# StochasticOptimalTransport

`StochasticOptimalTransport.DiscreteMeasure`

`StochasticOptimalTransport.ctransform`

`StochasticOptimalTransport.wasserstein`

`StochasticOptimalTransport.DiscreteMeasure`

— Method`DiscreteMeasure(xs::AbstractVector, ps::AbstractVector)`

Construct a discrete measure with support `xs`

and corresponding weights `ps`

.

`StochasticOptimalTransport.ctransform`

— Method`ctransform(c, v, x, ν, ε)`

Compute the c-transform

\[v^{c,ε}(x) = \begin{cases} - ε \log\bigg(\int \exp{\Big(\frac{v_y - c(x, y)}{ε}\Big)} \, ν(\mathrm{d}y)\bigg) & \text{if } ε > 0,\\ \min_{y} c(x, y) - v_y & \text{otherwise}. \end{cases}\]

`StochasticOptimalTransport.wasserstein`

— Method`wasserstein([rng, ]c, μ, ν[, ε; kwargs...])`

Estimate the (entropic regularization of the) Wasserstein distance

\[W_{ε}(μ, ν) = \min_{π ∈ Π(μ,ν)} \int c(x, y) \,π(\mathrm{d}(x,y)) + ε \mathrm{KL}(π \,|\, μ ⊗ ν)\]

with respect to cost function `c`

using stochastic optimization.

If both measures `μ`

and `ν`

are `DiscreteMeasure`

s, then the Wasserstein distance is approximated with stochastic averaged gradient descent (SAG). The convergence rate of SAG is $O(1 / k)$, where $k$ is the number of iterations, and hence converges faster than stochastic gradient descent (SGD) at the price of increased memory consumption.

If only one of the measures `μ`

and `ν`

is a `DiscreteMeasure`

, then the Wasserstein distance is approximated with stochastic gradient descent with averaging (SGA). In this case, it is required that samples of the non-discrete measure `λ`

can be obtained with `rand(rng, λ)`

. The convergence rate of SGA is $O(1/√k)$, where $k$ is the number of iterations.

If `ε`

is `nothing`

(the default), then the unregularized Wasserstein distance is approximated. Otherwise, the entropic regularization with `ε > 0`

is estimated.

The SAG algorithm uses a constant step size, whereas the SGA algorithm uses the step size schedule

\[ τᵢ = \frac{τ₁}{1 + \sqrt{(i - 1) / w}}\]
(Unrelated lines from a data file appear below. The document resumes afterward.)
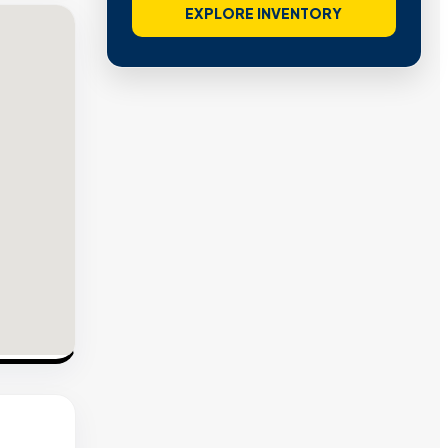
EXPLORE INVENTORY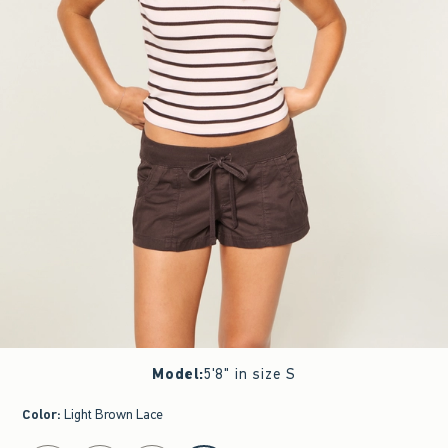
Model
:
5'8" in size S
Color
:
Light Brown Lace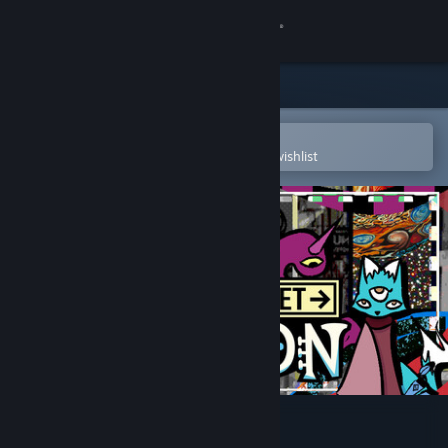
Sign in
Store
Community
Open in the Steam Mobile App
To easily purchase or add to your wishlist
About
Support
Change language
Get the Steam Mobile App
View desktop website
Burden Street Station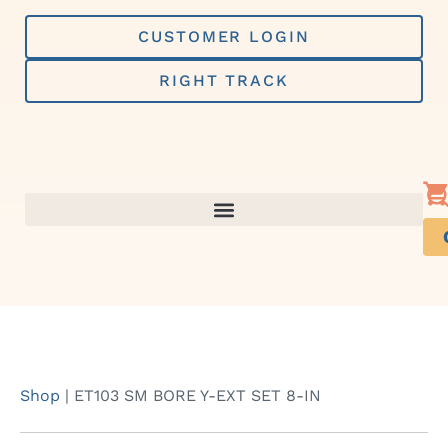
Skip
to
CUSTOMER LOGIN
content
RIGHT TRACK
Shop
|
ET103 SM BORE Y-EXT SET 8-IN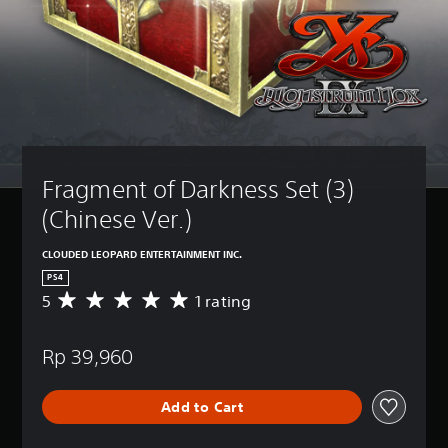
Fragment of Darkness Set (3) 
(Chinese Ver.)
CLOUDED LEOPARD ENTERTAINMENT INC.
PS4
5
1 rating
A
v
e
Rp 39,960
r
a
g
Add to Cart
e
r
a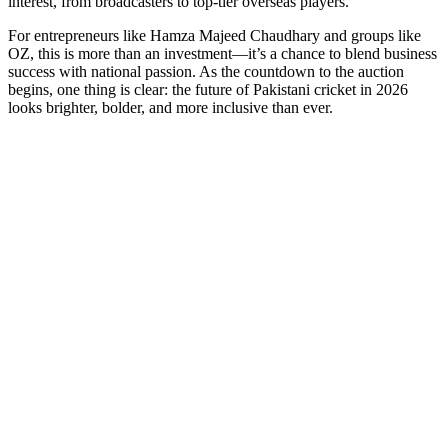
interest, from broadcasters to top-tier overseas players.
For entrepreneurs like Hamza Majeed Chaudhary and groups like
OZ, this is more than an investment—it’s a chance to blend business
success with national passion. As the countdown to the auction
begins, one thing is clear: the future of Pakistani cricket in 2026
looks brighter, bolder, and more inclusive than ever.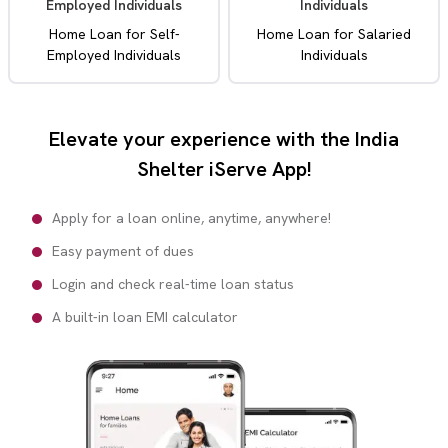
Employed Individuals
Individuals
Home Loan for Self-
Home Loan for Salaried
Employed Individuals
Individuals
Elevate your experience with the India
Shelter iServe App!
Apply for a loan online, anytime, anywhere!
Easy payment of dues
Login and check real-time loan status
A built-in loan EMI calculator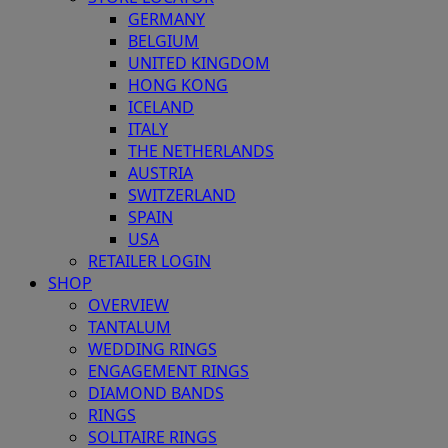
GERMANY
BELGIUM
UNITED KINGDOM
HONG KONG
ICELAND
ITALY
THE NETHERLANDS
AUSTRIA
SWITZERLAND
SPAIN
USA
RETAILER LOGIN
SHOP
OVERVIEW
TANTALUM
WEDDING RINGS
ENGAGEMENT RINGS
DIAMOND BANDS
RINGS
SOLITAIRE RINGS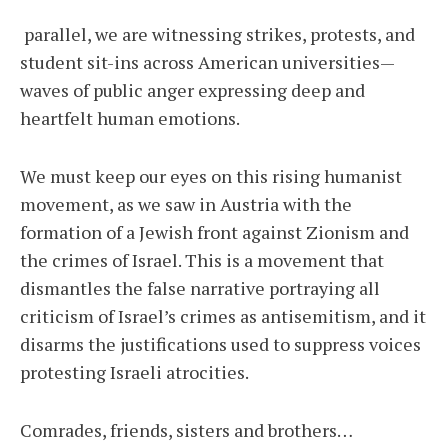
parallel, we are witnessing strikes, protests, and
student sit-ins across American universities—
waves of public anger expressing deep and
heartfelt human emotions.
We must keep our eyes on this rising humanist
movement, as we saw in Austria with the
formation of a Jewish front against Zionism and
the crimes of Israel. This is a movement that
dismantles the false narrative portraying all
criticism of Israel’s crimes as antisemitism, and it
disarms the justifications used to suppress voices
protesting Israeli atrocities.
Comrades, friends, sisters and brothers…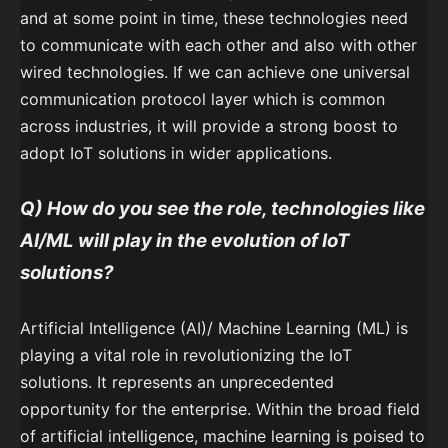
and at some point in time, these technologies need
to communicate with each other and also with other
wired technologies. If we can achieve one universal
communication protocol layer which is common
across industries, it will provide a strong boost to
adopt IoT solutions in wider applications.
Q)
How do you see the role, technologies like
AI/ML will play in the evolution of IoT
solutions?
Artificial Intelligence (AI)/ Machine Learning (ML) is
playing a vital role in revolutionizing the IoT
solutions. It represents an unprecedented
opportunity for the enterprise. Within the broad field
of artificial intelligence, machine learning is poised to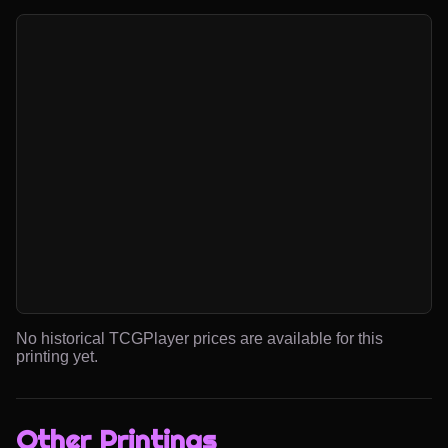
No historical TCGPlayer prices are available for this
printing yet.
Other Printings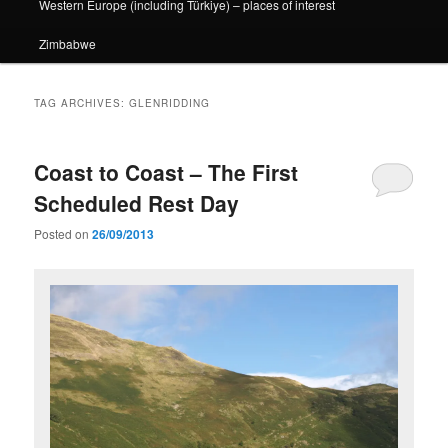
Western Europe (including Türkiye) – places of interest
Zimbabwe
TAG ARCHIVES:
GLENRIDDING
Coast to Coast – The First
Scheduled Rest Day
Posted on
26/09/2013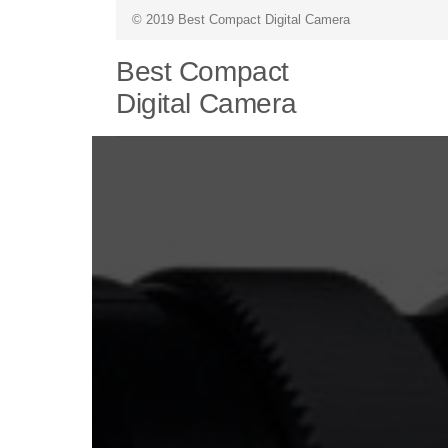
© 2019 Best Compact Digital Camera
Best Compact
Digital Camera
for the $i$th iteration, where $τ₁$ corresponds to the initial step size and $w$ indicates the number of iterations serving as a warm-up phase.

**Keyword arguments**

`maxiters::Int = 10_000`

: maximum number of gradient steps`stepsize = 1`

: constant stepsize of SAG or initial step size $τ₁$ of SGA`warmup_phase = 1`

: warm-up phase $w$ of SGA`atol = 0`

: absolute tolerance`rtol = iszero(atol) ? typeof(float(atol))(1 // 10_000) : 0`

: relative tolerance`montecarlo_samples = 10_000`

: Number of Monte Carlo samples from`μ`

for approximating an expectation with respect to`μ`

in the semi-discrete optimal transport problem

**References**

Genevay et al. (2016). Stochastic Optimization for Large-Scale Optimal Transport. Advances in Neural Information Processing Systems (NIPS 2016), 29:3440-3448.

Peyré, Gabriel, & Marco Cuturi (2019). Computational Optimal Transport. Foundations and Trends in Machine Learning, 11(5-6):355-607.